* begin Page text *
I have not reported any problems myself, but notice the topic comes up often in the newsgroups. The general reaction is the same as yours.

However, Garmin has an Error Report Form on their cartography page. They presumably forward the reports to Navteq, who supply their maps. Navteq has a Driver Feedback page on their web site. Both companies seem to take it more seriously than a simple feel-good PR effort.

Corrections cannot be quick. I suppose our reports get collected and collated with many others into a list for the next time a road crew visits the area, then the correction gets into a new map release that we can buy one or two years later, when we have forgotten our tiny contribution. Intersections, though, might be done faster from aerial photos.

Anybody else? I too would like to know if these reports are worth the trouble.

Fred


Offline jblodgett

which GPS for trans Am touring?
« Reply #29 on: October 28, 2005, 12:10:54 pm »
In 1998 my wife and I did the the Great Divide mountain bike route.  I used a GPS III and had stored all of the major waypoints for the route in it.  I used a solar panel from Solar World, and connected it to a NiCad battery pack and to the GPS.  When the sun was out, the solar panel charged the battery pack and powered the GPS.  When the sun was not out, the battery pack powered the GPS until that ran down, and after that the alkaline batteries internal to the GPS took over.  In 2500 miles of riding, I never lost GPS once due to loss of power. I never had to change the alkaline batteries either. People laughed at me for being such a geek but I never got lost and they did.
* end Page text *
* begin Given data *
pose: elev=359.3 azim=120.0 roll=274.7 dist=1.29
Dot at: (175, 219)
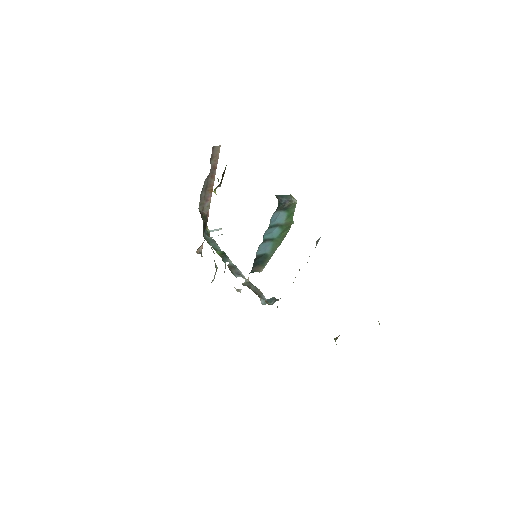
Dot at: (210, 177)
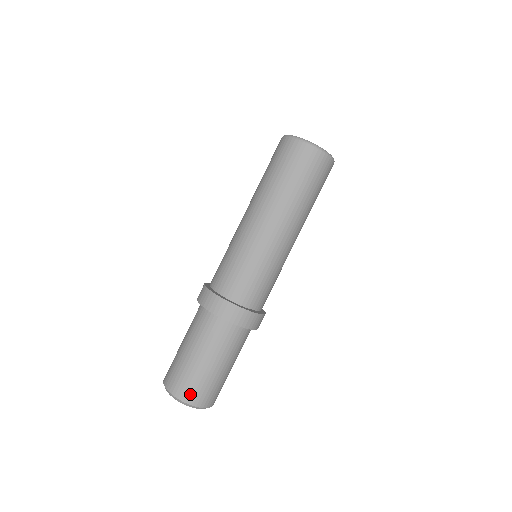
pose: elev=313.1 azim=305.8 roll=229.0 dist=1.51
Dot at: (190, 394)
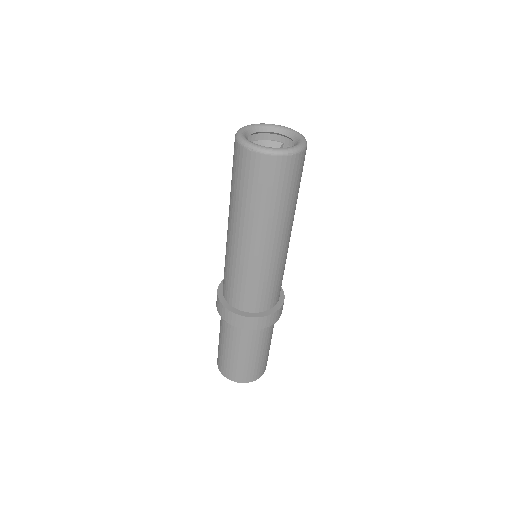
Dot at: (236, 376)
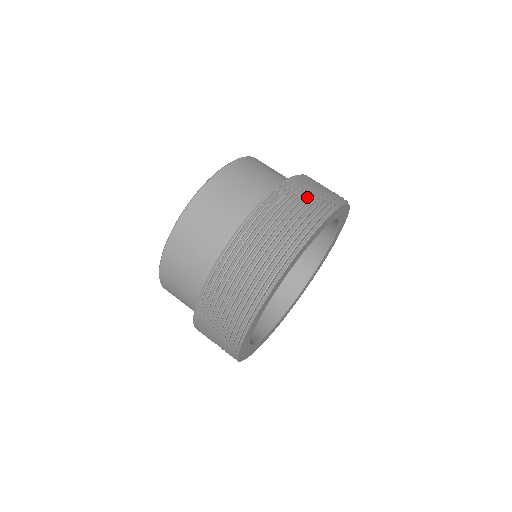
* end Given data *
» Given problem: From the forum text, list every power source that the writer says ran the GPS III during the Great Divide ride.

» Final answer:
- The solar panel from Solar World
- The NiCad battery pack
- The alkaline batteries internal to the GPS